**PASSAGE**.
Supreme Court of Canada
Dubrofski v. The Viger Company, [1933] S.C.R. 218
Date: 1933-03-08.
Philippe Dubrofski Debtor;
v.
The Viger Company Petitioner;
and
Hermas Perras Trustee.
1933: February 10; 1933: March 8.
Present: Rinfret J. in chambers.
ON APPEAL FROM THE COURT OF KING’S BENCH,
APPEAL SIDE, PROVINCE OF QUEBEC
Bankruptcy—Application to judge of Supreme
Court of Canada for special leave to appeal—Order by which a debtor is adjudged
a bankrupt—Jurisdiction—Bankruptcy Act, R.S.C., 1927, c. 11, s. 174.
A judge of the Supreme Court of Canada is
competent, under section 174 of
the Bankruptcy Act, to grant leave to appeal from the judgment of an
appellate court affirming an order rendered by a bankruptcy court, by which a
debtor was adjudged a bankrupt. Even although no actual amount may be in
controversy, such, an appeal involves the future rights both of the creditor
and of the debtor, which are directly affected by the bankruptcy proceedings
following as a consequence of the order.

**REQUIREMENT 1**. In the case summary, which section of the Bankruptcy Act lets a Supreme Court of Canada judge grant leave to appeal?
The case summary and the entries are unrelated material.

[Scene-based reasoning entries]
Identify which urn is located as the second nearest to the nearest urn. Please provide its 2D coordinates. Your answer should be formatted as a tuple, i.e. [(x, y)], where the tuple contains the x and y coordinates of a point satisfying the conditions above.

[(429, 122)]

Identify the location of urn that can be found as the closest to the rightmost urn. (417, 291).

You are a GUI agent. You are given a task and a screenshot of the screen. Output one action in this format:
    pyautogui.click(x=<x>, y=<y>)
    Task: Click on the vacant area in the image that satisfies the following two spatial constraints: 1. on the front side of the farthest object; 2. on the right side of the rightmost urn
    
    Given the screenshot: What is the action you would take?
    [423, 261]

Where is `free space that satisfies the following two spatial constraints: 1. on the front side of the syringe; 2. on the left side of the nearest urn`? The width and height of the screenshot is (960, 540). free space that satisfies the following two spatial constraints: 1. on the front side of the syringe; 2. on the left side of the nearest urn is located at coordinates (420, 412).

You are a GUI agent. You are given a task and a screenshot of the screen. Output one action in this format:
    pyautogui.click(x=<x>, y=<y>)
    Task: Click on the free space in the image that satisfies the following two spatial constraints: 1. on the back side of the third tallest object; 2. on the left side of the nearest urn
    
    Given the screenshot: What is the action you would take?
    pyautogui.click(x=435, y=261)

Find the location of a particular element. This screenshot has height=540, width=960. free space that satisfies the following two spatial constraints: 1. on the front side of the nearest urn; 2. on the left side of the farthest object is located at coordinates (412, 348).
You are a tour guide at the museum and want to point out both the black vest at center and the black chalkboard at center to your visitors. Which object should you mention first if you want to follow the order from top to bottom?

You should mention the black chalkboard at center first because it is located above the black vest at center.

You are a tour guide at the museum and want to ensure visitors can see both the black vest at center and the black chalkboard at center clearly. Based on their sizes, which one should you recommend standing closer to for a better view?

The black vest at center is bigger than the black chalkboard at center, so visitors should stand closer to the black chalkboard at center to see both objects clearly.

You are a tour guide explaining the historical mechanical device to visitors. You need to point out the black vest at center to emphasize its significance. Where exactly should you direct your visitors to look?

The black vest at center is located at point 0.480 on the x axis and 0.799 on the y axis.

**REQUIREMENT 2**. Echo everything in the entries from their first line down to the line containing "Identify the location", with both of those lines included.

**TASK RESULT 1**. Section 174.

**TASK RESULT 2**.
Identify which urn is located as the second nearest to the nearest urn. Please provide its 2D coordinates. Your answer should be formatted as a tuple, i.e. [(x, y)], where the tuple contains the x and y coordinates of a point satisfying the conditions above.

[(429, 122)]

Identify the location of urn that can be found as the closest to the rightmost urn. (417, 291).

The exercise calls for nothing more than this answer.